### [EXERCISE OBJECTIVE]
Pull out each line of the items below that contains the word "Bold", and copy those lines in full.

### [PROVIDED RECORDS]
=-=-=-=-=
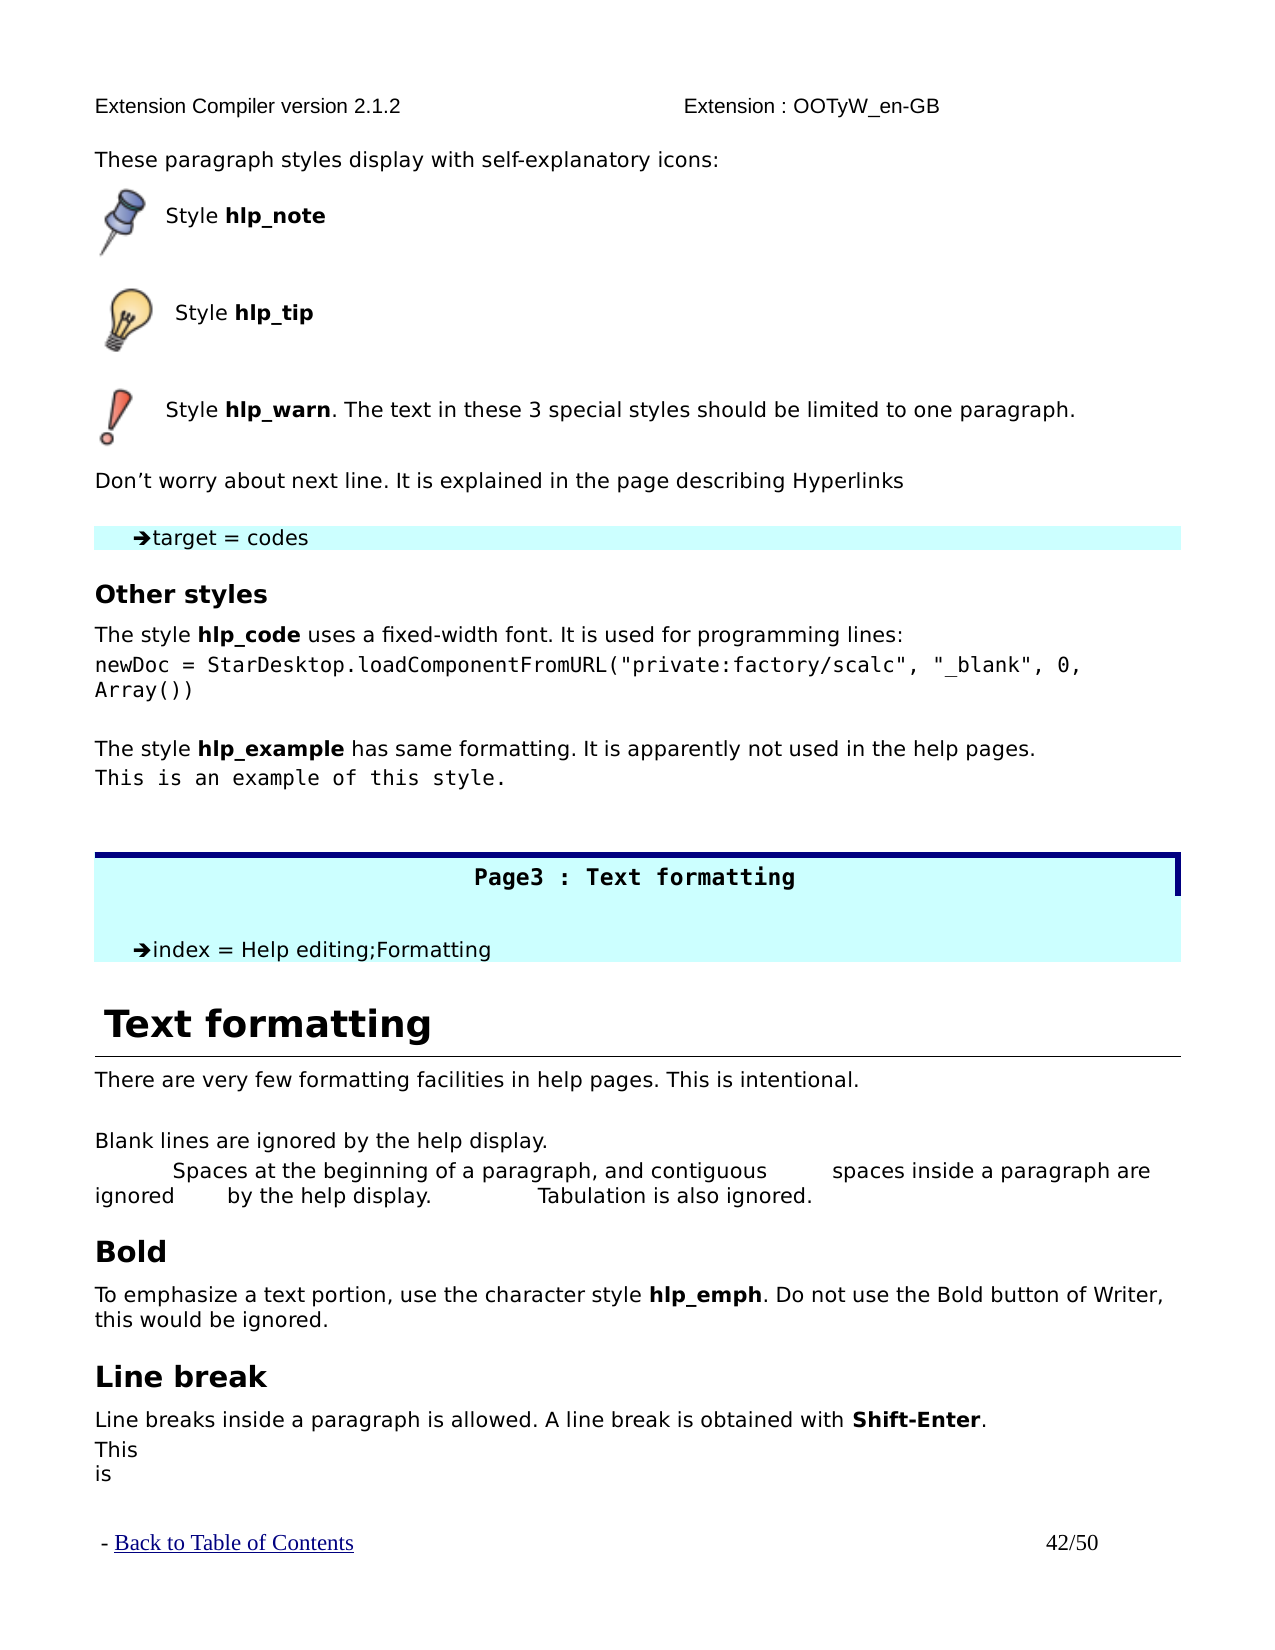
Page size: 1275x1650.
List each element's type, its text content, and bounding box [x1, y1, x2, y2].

picture [95, 284, 163, 357]
text Spaces at the beginning of a paragraph, and contiguous spaces inside a paragraph are ignored by the help display. Tabulation is also ignored. [94, 1159, 1181, 1208]
list Style hlp_note [151, 187, 1181, 259]
text Page3 : Text formatting [94, 853, 1175, 896]
text Line break [94, 1360, 1181, 1394]
picture [95, 382, 138, 453]
picture [95, 187, 151, 259]
text Bold [94, 1236, 1181, 1270]
text These paragraph styles display with self-explanatory icons: [94, 147, 1181, 172]
list index = Help editing;Formatting [94, 938, 1181, 962]
list Style hlp_warn. The text in these 3 special styles should be limited to one paragraph. [94, 381, 1181, 454]
text The style hlp_code uses a fixed-width font. It is used for programming lines: [94, 623, 1181, 648]
text newDoc = StarDesktop.loadComponentFromURL("private:factory/scalc", "_blank", 0, Array()) [94, 653, 1181, 702]
text Don’t worry about next line. It is explained in the page describing Hyperlinks [94, 469, 1181, 493]
text Text formatting [94, 993, 1181, 1056]
text Line breaks inside a paragraph is allowed. A line break is obtained with Shift-Enter. [94, 1407, 1181, 1432]
text There are very few formatting facilities in help pages. This is intentional. [94, 1068, 1181, 1093]
list Style hlp_tip [94, 283, 1181, 358]
text This is [94, 1438, 1181, 1487]
text Other styles [94, 581, 1181, 610]
text This is an example of this style. [94, 766, 1181, 791]
text The style hlp_example has same formatting. It is apparently not used in the help pages. [94, 737, 1181, 761]
list target = codes [94, 526, 1181, 550]
text To emphasize a text portion, use the character style hlp_emph. Do not use the Bold button of Writer, this would be ignored. [94, 1283, 1181, 1332]
text Blank lines are ignored by the help display. [94, 1129, 1181, 1153]
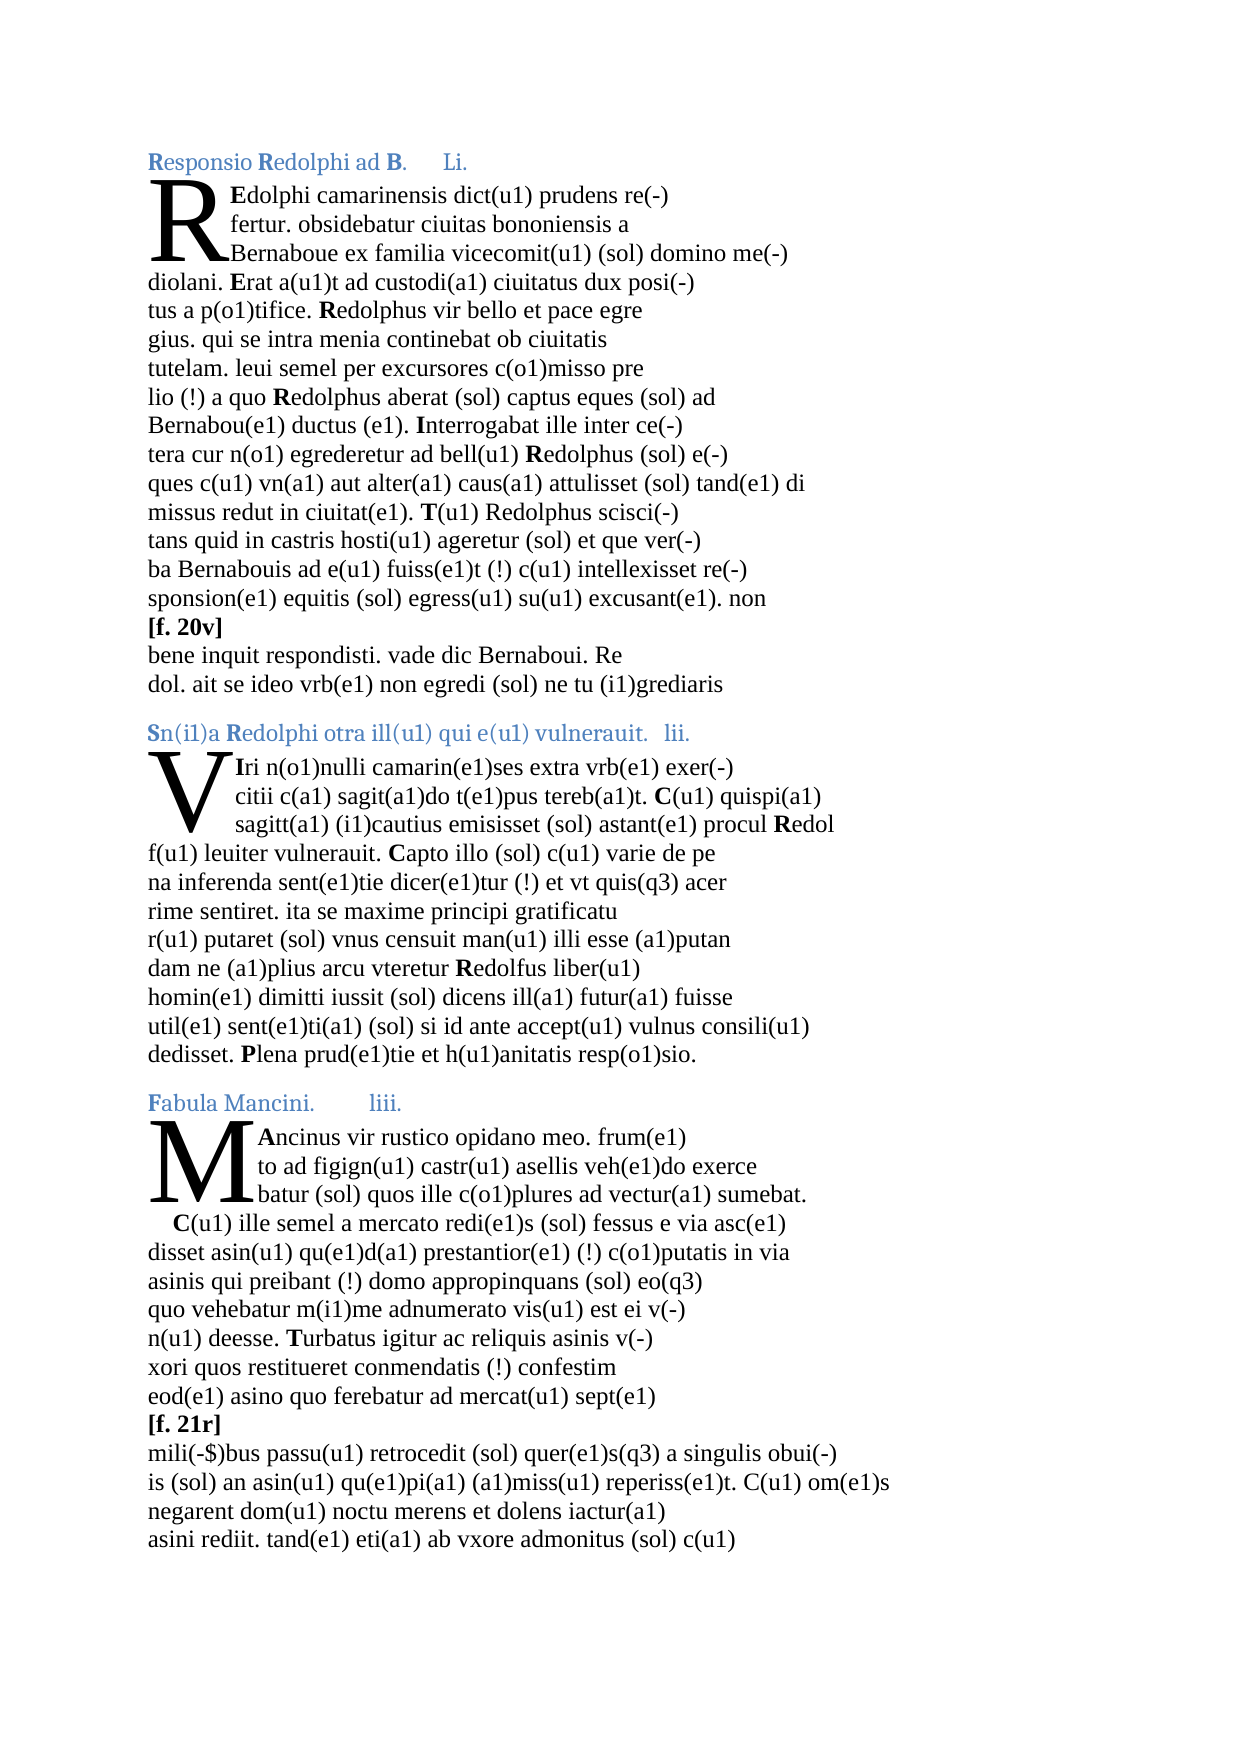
=-=-=-=-=
### [COMPLETE RESPONSE]
text Bold [94, 1236, 1181, 1270]
text To emphasize a text portion, use the character style hlp_emph. Do not use the Bold button of Writer, this would be ignored. [94, 1283, 1181, 1332]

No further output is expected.